Scale-Gest cuts gesture detection energy 4x with runtime-adaptive AI
New framework slashes per-frame energy from 6.9 mJ to 1.6 mJ
Scale-Gest is a novel runtime-adaptive framework for on-device gesture detection built by researchers Abdul Basit, Saim Rehman, and Muhammad Shafique. Instead of using a single fixed detector like typical EdgeAI deployments, Scale-Gest expands the model space into a dense family of tiny-YOLO architectures. It introduces device-calibrated ACE (Accuracy-Complexity-Energy) profiles by analyzing different model-resolution-stride operating points. A lightweight runtime controller selects the appropriate ACE mode based on user-defined constraints and battery levels, while a motion-aware hand-gesture-tracking ROI gate crops the input to reduce complexity.

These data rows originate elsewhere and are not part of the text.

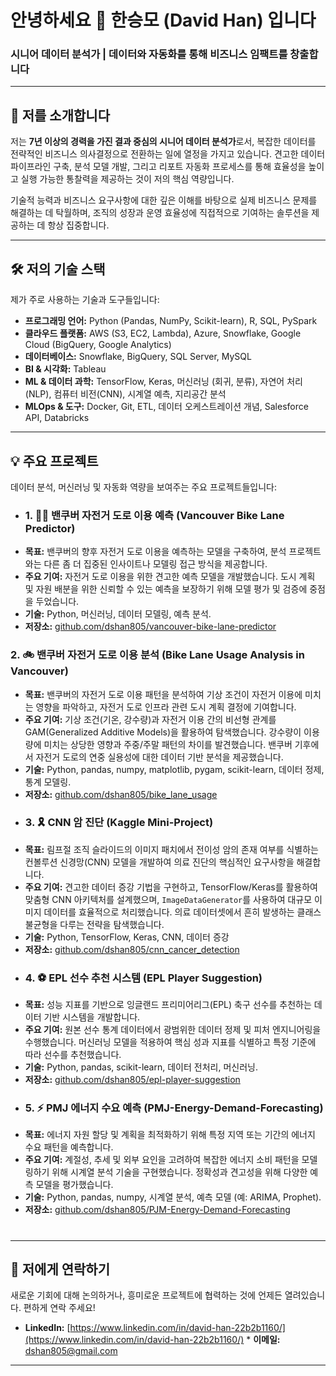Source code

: # 안녕하세요 👋 한승모 (David Han) 입니다

### 시니어 데이터 분석가 | 데이터와 자동화를 통해 비즈니스 임팩트를 창출합니다

---

## 🚀 저를 소개합니다

저는 **7년 이상의 경력을 가진 결과 중심의 시니어 데이터 분석가**로서, 복잡한 데이터를 전략적인 비즈니스 의사결정으로 전환하는 일에 열정을 가지고 있습니다. 견고한 데이터 파이프라인 구축, 분석 모델 개발, 그리고 리포트 자동화 프로세스를 통해 효율성을 높이고 실행 가능한 통찰력을 제공하는 것이 저의 핵심 역량입니다.

기술적 능력과 비즈니스 요구사항에 대한 깊은 이해를 바탕으로 실제 비즈니스 문제를 해결하는 데 탁월하며, 조직의 성장과 운영 효율성에 직접적으로 기여하는 솔루션을 제공하는 데 항상 집중합니다.

---

## 🛠️ 저의 기술 스택

제가 주로 사용하는 기술과 도구들입니다:

* **프로그래밍 언어:** Python (Pandas, NumPy, Scikit-learn), R, SQL, PySpark
* **클라우드 플랫폼:** AWS (S3, EC2, Lambda), Azure, Snowflake, Google Cloud (BigQuery, Google Analytics)
* **데이터베이스:** Snowflake, BigQuery, SQL Server, MySQL
* **BI & 시각화:** Tableau
* **ML & 데이터 과학:** TensorFlow, Keras, 머신러닝 (회귀, 분류), 자연어 처리(NLP), 컴퓨터 비전(CNN), 시계열 예측, 지리공간 분석
* **MLOps & 도구:** Docker, Git, ETL, 데이터 오케스트레이션 개념, Salesforce API, Databricks

---

## 💡 주요 프로젝트

데이터 분석, 머신러닝 및 자동화 역량을 보여주는 주요 프로젝트들입니다:

* ### 1. 🚴‍♀️ 밴쿠버 자전거 도로 이용 예측 (Vancouver Bike Lane Predictor)
* **목표:** 밴쿠버의 향후 자전거 도로 이용을 예측하는 모델을 구축하여, 분석 프로젝트와는 다른 좀 더 집중된 인사이트나 모델링 접근 방식을 제공합니다.
* **주요 기여:** 자전거 도로 이용을 위한 견고한 예측 모델을 개발했습니다. 도시 계획 및 자원 배분을 위한 신뢰할 수 있는 예측을 보장하기 위해 모델 평가 및 검증에 중점을 두었습니다.
* **기술:** Python, 머신러닝, 데이터 모델링, 예측 분석.
* **저장소:** [github.com/dshan805/vancouver-bike-lane-predictor](https://github.com/dshan805/vancouver-bike-lane-predictor)
### 2. 🚲 밴쿠버 자전거 도로 이용 분석 (Bike Lane Usage Analysis in Vancouver)
* **목표:** 밴쿠버의 자전거 도로 이용 패턴을 분석하여 기상 조건이 자전거 이용에 미치는 영향을 파악하고, 자전거 도로 인프라 관련 도시 계획 결정에 기여합니다.
* **주요 기여:** 기상 조건(기온, 강수량)과 자전거 이용 간의 비선형 관계를 GAM(Generalized Additive Models)을 활용하여 탐색했습니다. 강수량이 이용량에 미치는 상당한 영향과 주중/주말 패턴의 차이를 발견했습니다. 밴쿠버 기후에서 자전거 도로의 연중 실용성에 대한 데이터 기반 분석을 제공했습니다.
* **기술:** Python, pandas, numpy, matplotlib, pygam, scikit-learn, 데이터 정제, 통계 모델링.
* **저장소:** [github.com/dshan805/bike_lane_usage](https://github.com/dshan805/bike_lane_usage)
* ### 3. 🎗️ CNN 암 진단 (Kaggle Mini-Project)
* **목표:** 림프절 조직 슬라이드의 이미지 패치에서 전이성 암의 존재 여부를 식별하는 컨볼루션 신경망(CNN) 모델을 개발하여 의료 진단의 핵심적인 요구사항을 해결합니다.
* **주요 기여:** 견고한 데이터 증강 기법을 구현하고, TensorFlow/Keras를 활용하여 맞춤형 CNN 아키텍처를 설계했으며, `ImageDataGenerator`를 사용하여 대규모 이미지 데이터를 효율적으로 처리했습니다. 의료 데이터셋에서 흔히 발생하는 클래스 불균형을 다루는 전략을 탐색했습니다.
* **기술:** Python, TensorFlow, Keras, CNN, 데이터 증강
* **저장소:** [github.com/dshan805/cnn_cancer_detection](https://github.com/dshan805/cnn_cancer_detection)
* ### 4. ⚽ EPL 선수 추천 시스템 (EPL Player Suggestion)
* **목표:** 성능 지표를 기반으로 잉글랜드 프리미어리그(EPL) 축구 선수를 추천하는 데이터 기반 시스템을 개발합니다.
* **주요 기여:** 원본 선수 통계 데이터에서 광범위한 데이터 정제 및 피처 엔지니어링을 수행했습니다. 머신러닝 모델을 적용하여 핵심 성과 지표를 식별하고 특정 기준에 따라 선수를 추천했습니다.
* **기술:** Python, pandas, scikit-learn, 데이터 전처리, 머신러닝.
* **저장소:** [github.com/dshan805/epl-player-suggestion](https://github.com/dshan805/epl-player-suggestion)
* ### 5. ⚡ PMJ 에너지 수요 예측 (PMJ-Energy-Demand-Forecasting)
* **목표:** 에너지 자원 할당 및 계획을 최적화하기 위해 특정 지역 또는 기간의 에너지 수요 패턴을 예측합니다.
* **주요 기여:** 계절성, 추세 및 외부 요인을 고려하여 복잡한 에너지 소비 패턴을 모델링하기 위해 시계열 분석 기술을 구현했습니다. 정확성과 견고성을 위해 다양한 예측 모델을 평가했습니다.
* **기술:** Python, pandas, numpy, 시계열 분석, 예측 모델 (예: ARIMA, Prophet).
* **저장소:** [github.com/dshan805/PJM-Energy-Demand-Forecasting](https://github.com/dshan805/PJM-Energy-Demand-Forecasting)
 #

---

## 🤝 저에게 연락하기

새로운 기회에 대해 논의하거나, 흥미로운 프로젝트에 협력하는 것에 언제든 열려있습니다. 편하게 연락 주세요!

* **LinkedIn:** [https://www.linkedin.com/in/david-han-22b2b1160/](https://www.linkedin.com/in/david-han-22b2b1160/) * **이메일:** dshan805@gmail.com
---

On a battery-powered laptop processing gesture streams, the ACE controller reduces per-frame energy by 4× (from 6.9 to 1.6 mJ) while maintaining high gesture-detection performance with event-level F1 scores of 0.8–0.9 and low mean latency of 6 ms. The team also introduces a temporally-annotated Driver Simulated Gesture (DSG-18) dataset for evaluation in real-world car driving scenarios. Accepted at DAC 2026, Scale-Gest demonstrates that runtime model selection can significantly improve energy efficiency without sacrificing accuracy—critical for mobile and embedded devices where battery life is a primary constraint.
- Per-frame energy reduced 4x from 6.9 mJ to 1.6 mJ on a battery-powered laptop
- Maintains event-level F1 scores of 0.8–0.9 with average latency of 6 ms
- New DSG-18 dataset for driver gesture detection and ACE controller for runtime model selection
Why It Matters
Enables battery-efficient, real-time gesture control on mobile devices—key for AR/VR, automotive HMI, and wearables.